どんなに苦しくて辛くともお腹は減る。そして、満腹になると苦しさが多少は和らんだりする。生きることに悩んだとき、「食べること」を考え直すと見えてくるものもあるのではないか。

2021年11月に読んだ本の中で、おすすめしたい本を選んでみた。
誰かの選書のヒントになれば嬉しい。

おいしいもので できている|稲田俊輔

食へのこだわりや食に関する細かすぎる描写が続く。良い意味で変態性を感じさせる偏愛に触れられる。

こんな文章を書けたら面白いだろうなと思った。著者が違和感を覚えたことを正直に書いているが、圧を感じる嫌な感じではなく、追及の結果だという清々しさがある。

トップクラスに面白く、こんなにお腹の減るエッセイは初めてだ。食後に読まないと集中できなかった。

生き物を殺して食べる|ルイーズ・グレイ

仰々しいタイトルだが、実際に生き物を殺すことで生命を維持しているのが私たち人間だ。動物だけではない、植物だって生きている。

毎日口に入れる食べ物たちがどのような経緯で来たのか。知る必要があると思う。
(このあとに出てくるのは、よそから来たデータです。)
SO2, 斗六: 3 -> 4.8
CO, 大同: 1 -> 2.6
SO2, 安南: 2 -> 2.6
著者のように狩猟やと殺の現場に行くことは難しいかもしれないけど、目を逸らしたくはない。知った上で距離感を保つ。折り合いをつけることが食べるということなんだと思う。

哲学の先生と人生の話をしよう|國分功一郎

哲学と聞くと「え、難しそう...」と臆してしまう。人生相談という形なら入りやすいと思った。予想以上に痛快な回答する著者だった。

決断は受動的なもの。振り返ってみると納得感がある。意図せず行われたことと塾考の末に既に決心ができている自分に気付く。人間は案外、受動的な存在だと思えば、良い決断となるように環境を整えていけば良いのではないか。
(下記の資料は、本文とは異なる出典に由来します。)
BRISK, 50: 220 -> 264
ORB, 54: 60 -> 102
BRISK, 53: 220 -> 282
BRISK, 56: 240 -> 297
夜中に台所でぼくはきみに話しかけたかった|谷川俊太郎

詩を読み始めたのは著者がきっかけだった。飾り気のない言葉は胸にスッと入ってくる。綺麗ごとのない世界で生きていることを感じられるのだ。

この本は詩集ではあるが、もっと日記のような日常の小さな言葉を紡いでできているように思う。「夜中に台所でぼくはきみに話しかけたかった」というタイトルだけで、勝手に物語を想像してしまう。

わたしが知らないスゴ本は、きっとあなたが読んでいる|Dain

本の探し方を知りたかった。食べることと同じぐらい、自分にとっては読書は欠かせないことだから。まだ見ぬ本との出会いを広げるためにはどうすれば良いのか、全部この本に書いてあった。
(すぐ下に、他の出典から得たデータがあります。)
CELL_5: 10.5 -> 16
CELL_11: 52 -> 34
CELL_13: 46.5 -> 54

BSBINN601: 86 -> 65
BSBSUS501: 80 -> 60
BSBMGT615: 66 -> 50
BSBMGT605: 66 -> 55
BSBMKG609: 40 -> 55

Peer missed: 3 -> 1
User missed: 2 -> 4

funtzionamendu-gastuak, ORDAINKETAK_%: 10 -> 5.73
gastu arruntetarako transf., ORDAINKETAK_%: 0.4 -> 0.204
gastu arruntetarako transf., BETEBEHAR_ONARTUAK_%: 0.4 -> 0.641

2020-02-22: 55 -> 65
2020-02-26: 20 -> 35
本に限らず、なぜか気になってしまう人のおすすめを試してみると、大体自分に合っていたりする。なんとなく続けている書評も、誰かの本探しの役に立てばいいんだけど。

・・・

食べ物の好き嫌いは厄介だ。それがメジャーなものだとなおさら。俺はチーズが嫌い。なんであらゆる食べ物にチーズが入るんだろう? わかってる。俺も散々色んなチーズと料理を試した。でも、食べるだけで一日中気分が最悪になるんだ。それを克服する必要はあるだろうか。チーズを信仰するのは良いが、頼むから押し付けないでくれ。多様性が認められてきている世間でも、好き嫌いは違うらしい。食に関してとやかく言うのは、他人の生き方にどうこう言うのと一緒だよ。共感したチーズ嫌いのあなた。仲良くなれそうだ。